Musica

Alla scoperta della nuova club culture: sperimentazioni e ricerca di dischi sconosciuti. Il racconto di Rossella Essence, Coca Puma e Eternal Love

I tre artisti sono tra i selezionati per la seconda edizione di Jameson Distilled Sounds

di Gabriele Scorsonelli
Sotto il cappello di Coca Puma - 3/4

Sotto il cappello di Coca Puma - 3/4

All’inizio il cappellino sempre calato sugli occhi era un espediente per sconfiggere la timidezza. Adesso, per Coca Puma (vero nome Costanza Puma), è anche un segno di riconoscimento. Cantautrice romana, musicista e anche producer classe 1998, unisce elettronica e dream pop ed è diplomata in composizione jazz al conservatorio Santa Cecilia della Capitale. Nel 2024 è stata inserita nel programma Radar di Spotify – che supporta gli artisti emergenti – e ha pubblicato il suo disco d’esordio “Panorama Olivia” con influenze tra dream pop, elettronica, nu-jazz, post rock e soul. Nello stesso anno ha composto la colonna sonora di “Quasi a casa”, film scritto e diretto da Carolina Pavone (che ha lavorato come assistente alla regia nei film “Tre piani”, “Gli indifferenti” e “Il sol dell’avvenire” di Nanni Moretti).

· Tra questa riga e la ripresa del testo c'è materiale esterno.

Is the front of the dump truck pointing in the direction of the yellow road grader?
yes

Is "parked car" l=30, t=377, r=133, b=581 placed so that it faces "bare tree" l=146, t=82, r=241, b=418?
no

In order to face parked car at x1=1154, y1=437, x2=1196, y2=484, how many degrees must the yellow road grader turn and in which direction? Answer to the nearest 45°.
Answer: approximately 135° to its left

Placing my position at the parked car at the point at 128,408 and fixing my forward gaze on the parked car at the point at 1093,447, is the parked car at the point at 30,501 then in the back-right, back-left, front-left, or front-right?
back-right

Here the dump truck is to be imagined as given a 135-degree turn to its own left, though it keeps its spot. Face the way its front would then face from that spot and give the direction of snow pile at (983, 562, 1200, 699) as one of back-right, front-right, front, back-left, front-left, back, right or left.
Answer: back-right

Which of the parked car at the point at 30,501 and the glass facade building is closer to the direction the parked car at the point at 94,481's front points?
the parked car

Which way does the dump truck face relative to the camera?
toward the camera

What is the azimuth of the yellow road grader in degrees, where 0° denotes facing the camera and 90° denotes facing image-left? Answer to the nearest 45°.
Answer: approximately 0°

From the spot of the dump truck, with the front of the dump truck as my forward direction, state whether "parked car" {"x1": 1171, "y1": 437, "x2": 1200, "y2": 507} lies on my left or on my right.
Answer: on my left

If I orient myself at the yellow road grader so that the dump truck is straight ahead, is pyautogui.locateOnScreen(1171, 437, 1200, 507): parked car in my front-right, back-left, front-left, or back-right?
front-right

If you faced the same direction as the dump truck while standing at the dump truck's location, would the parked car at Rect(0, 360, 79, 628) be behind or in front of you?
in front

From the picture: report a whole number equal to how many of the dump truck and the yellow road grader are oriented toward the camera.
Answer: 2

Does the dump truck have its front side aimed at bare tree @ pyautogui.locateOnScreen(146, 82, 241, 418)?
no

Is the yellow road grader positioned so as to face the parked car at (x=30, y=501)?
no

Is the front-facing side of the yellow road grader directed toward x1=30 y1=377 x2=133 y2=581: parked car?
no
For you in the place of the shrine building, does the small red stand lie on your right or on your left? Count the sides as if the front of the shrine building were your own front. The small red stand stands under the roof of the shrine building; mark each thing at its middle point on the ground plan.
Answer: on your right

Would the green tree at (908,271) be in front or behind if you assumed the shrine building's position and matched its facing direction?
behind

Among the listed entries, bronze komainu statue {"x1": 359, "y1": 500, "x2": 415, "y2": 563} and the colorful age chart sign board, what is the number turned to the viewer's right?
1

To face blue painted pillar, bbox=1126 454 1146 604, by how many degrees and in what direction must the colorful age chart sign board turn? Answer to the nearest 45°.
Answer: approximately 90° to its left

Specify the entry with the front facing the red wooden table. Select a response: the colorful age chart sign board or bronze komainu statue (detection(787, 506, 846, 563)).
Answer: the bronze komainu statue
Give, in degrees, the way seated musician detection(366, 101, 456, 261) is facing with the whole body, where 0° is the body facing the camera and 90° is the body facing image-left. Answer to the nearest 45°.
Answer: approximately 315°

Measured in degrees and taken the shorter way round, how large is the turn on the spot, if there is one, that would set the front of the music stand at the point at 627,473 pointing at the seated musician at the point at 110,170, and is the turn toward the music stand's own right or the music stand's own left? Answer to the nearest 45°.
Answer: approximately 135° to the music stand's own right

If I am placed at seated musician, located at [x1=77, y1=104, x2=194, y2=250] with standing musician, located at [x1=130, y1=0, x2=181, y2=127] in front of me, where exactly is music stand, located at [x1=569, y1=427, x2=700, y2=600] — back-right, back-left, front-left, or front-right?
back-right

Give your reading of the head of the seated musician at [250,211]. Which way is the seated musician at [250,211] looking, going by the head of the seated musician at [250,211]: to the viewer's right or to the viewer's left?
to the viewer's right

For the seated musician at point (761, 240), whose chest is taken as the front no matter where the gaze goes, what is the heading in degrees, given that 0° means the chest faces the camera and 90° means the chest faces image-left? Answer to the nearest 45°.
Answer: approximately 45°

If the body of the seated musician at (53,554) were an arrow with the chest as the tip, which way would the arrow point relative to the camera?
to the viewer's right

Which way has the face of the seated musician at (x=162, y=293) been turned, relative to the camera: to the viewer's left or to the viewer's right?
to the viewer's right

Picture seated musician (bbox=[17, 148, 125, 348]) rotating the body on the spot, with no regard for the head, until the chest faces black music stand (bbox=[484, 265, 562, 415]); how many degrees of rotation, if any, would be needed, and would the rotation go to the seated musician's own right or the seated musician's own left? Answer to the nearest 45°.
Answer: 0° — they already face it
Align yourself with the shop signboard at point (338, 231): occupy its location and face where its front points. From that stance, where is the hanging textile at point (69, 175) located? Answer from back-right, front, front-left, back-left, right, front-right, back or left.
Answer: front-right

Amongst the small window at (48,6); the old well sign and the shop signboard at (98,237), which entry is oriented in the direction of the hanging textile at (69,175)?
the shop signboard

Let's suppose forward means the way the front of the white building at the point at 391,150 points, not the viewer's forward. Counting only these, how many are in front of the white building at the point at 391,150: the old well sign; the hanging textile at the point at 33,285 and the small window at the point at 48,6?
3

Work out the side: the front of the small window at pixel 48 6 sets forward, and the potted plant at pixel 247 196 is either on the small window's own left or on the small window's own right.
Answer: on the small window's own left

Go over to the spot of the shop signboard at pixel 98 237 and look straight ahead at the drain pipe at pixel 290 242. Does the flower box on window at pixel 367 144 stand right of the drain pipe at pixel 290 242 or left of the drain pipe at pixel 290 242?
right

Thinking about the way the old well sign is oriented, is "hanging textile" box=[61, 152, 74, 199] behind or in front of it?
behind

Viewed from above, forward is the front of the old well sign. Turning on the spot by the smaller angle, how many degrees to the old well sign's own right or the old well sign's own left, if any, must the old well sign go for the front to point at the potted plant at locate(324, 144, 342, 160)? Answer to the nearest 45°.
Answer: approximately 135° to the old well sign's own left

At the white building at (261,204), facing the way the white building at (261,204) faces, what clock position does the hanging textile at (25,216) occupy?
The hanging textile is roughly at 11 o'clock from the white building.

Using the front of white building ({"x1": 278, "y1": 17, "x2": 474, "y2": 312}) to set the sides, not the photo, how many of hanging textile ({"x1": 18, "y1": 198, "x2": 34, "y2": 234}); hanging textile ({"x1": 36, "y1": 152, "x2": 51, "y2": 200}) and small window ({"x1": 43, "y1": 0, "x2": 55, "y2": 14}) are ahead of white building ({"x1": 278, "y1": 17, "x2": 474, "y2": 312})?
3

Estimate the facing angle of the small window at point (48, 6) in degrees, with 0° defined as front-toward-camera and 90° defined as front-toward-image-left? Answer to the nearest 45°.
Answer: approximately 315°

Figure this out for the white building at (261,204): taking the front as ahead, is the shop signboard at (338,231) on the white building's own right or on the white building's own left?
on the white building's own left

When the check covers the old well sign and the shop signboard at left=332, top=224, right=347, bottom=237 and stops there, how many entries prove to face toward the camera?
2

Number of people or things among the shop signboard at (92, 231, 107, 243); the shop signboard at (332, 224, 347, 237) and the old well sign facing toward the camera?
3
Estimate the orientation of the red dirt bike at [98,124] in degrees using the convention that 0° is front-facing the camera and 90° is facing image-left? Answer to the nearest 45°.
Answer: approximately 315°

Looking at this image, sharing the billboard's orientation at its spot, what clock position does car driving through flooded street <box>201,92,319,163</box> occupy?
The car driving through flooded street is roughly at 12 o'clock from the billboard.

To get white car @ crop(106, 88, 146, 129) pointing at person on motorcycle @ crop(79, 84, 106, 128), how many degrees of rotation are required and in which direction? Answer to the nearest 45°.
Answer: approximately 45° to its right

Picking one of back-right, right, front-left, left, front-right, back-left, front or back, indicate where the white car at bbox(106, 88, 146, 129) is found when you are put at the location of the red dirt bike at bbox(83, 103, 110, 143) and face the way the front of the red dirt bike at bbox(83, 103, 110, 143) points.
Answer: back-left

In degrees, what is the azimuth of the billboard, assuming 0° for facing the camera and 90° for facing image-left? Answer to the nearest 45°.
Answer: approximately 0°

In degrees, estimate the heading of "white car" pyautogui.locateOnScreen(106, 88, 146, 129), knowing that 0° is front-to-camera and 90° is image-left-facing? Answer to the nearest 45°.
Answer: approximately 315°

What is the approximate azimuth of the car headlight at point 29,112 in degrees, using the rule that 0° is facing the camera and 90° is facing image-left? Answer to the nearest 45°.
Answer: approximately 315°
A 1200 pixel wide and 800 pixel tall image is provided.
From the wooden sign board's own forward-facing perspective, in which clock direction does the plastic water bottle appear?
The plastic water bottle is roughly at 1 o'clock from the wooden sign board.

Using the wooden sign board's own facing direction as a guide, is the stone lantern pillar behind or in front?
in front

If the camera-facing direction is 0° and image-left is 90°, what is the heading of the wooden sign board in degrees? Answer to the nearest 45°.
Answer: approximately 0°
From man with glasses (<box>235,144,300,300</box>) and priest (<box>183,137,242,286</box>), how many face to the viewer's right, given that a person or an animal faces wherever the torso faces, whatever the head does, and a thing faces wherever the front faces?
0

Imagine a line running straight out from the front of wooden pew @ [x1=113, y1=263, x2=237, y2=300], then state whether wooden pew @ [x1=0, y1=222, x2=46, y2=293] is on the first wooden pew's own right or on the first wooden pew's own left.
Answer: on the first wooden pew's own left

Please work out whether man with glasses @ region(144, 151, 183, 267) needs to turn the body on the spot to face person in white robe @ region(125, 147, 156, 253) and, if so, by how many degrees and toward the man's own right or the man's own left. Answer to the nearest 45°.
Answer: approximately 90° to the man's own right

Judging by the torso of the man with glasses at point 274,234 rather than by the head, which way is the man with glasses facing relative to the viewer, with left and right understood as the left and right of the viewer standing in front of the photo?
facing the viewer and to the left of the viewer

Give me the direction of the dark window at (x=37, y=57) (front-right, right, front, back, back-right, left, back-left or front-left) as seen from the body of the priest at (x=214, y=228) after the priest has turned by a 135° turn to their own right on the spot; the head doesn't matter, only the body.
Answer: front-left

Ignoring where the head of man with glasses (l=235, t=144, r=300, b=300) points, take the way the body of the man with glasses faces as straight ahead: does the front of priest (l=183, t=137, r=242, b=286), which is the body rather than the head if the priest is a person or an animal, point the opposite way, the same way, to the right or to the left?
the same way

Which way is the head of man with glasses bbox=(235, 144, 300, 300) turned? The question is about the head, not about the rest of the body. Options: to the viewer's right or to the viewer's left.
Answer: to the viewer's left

La tua musica spazia dal dream pop all’elettronica, passando per nu-jazz, post-rock e soul. Da cosa ti fai ispirare nella composizione delle canzoni, sia nelle musiche che nei testi?
Cerco sempre di sorprendermi, perché l’idea migliore o quel suono particolare magari arriva per caso, a volte per sbaglio, semplicemente perdendomi in quello che faccio. Poi ovviamente parte delle influenze vengono anche dai miei ascolti, cerco di lasciarmi ispirare da tanta musica diversa. Per quanto riguarda i testi non so dire bene, mi è sempre stato detto di avere il dono della “sintesi”, non mi dilungo troppo. Mi piace quando nelle arti letterarie si lascia molto spazio al fraintendimento, o meglio alla libera interpretazione, credo ci sia una forza enorme in questo. In sintesi direi che mi lancio un po’ su quello che sento che mi piace e che mi rappresenta.

Hai composto la colonna sonora di “Quasi a casa” di Carolina Pavone. Confrontarti con il linguaggio del cinema e delle immagini ha contribuito alla tua evoluzione artistica e se sì in che modo?
Totalmente. Lavorare in questo campo e approfondirlo mi porta da sempre ad arricchire la mia visione della musica. Avere un binario che altrimenti – senza le immagini, la storia e tutte le suggestioni che una pellicola può darti – non avresti, ti dona moltissime possibilità creative, ti porta in posti nei quali non andresti. Creare per il cinema e in generale comporre musica applicata mi è sempre piaciuto e spero di portare avanti la mia carriera anche in questa direzione così che possa alimentare, contaminare e ispirare il mio percorso.

Sei una collezionista di vinili. Puoi dirci tre album che ti hanno influenzato e in che cosa?
Colleziono da molto poco e raramente mi capita di comprare con la stessa frequenza di un vero collezionista. Il mio è più un hobby: quando viaggio mi piace esplorare negozi di dischi e comprare qualcosa. Se mi capita di trovare un disco che mi piace lo compro, ma non faccio ricerca. Detto ciò, tre album che per me sono stati importanti sono “Luar” di Gilberto Gil, “Playing piano for dad” di H Hunt e “Disco omonimo” degli Holy Hive. Il primo ha a che fare con il tropicalismo, che mi è sempre stato di ispirazione, come gli artisti che hanno portato avanti questo movimento e la libertà nella contaminazione musicale. Il disco di Hunt sposta l’attenzione su alcune cose che normalmente vengono nascoste nella creazione e registrazione di album e ne fa la sua forza: i rumori, i respiri, gli errori. Quello degli Holy Hive mi risuona molto sia musicalmente che umanamente: musicisti che alla fine di un tour con artisti di fama mondiale si chiudono in studio a fare quello che gli piace, un lavoro folk-soul che riprende un aspetto vintage forte, sia nel sound che nella composizione, ma lo traduce in qualcosa di personale e contemporaneo con grande classe.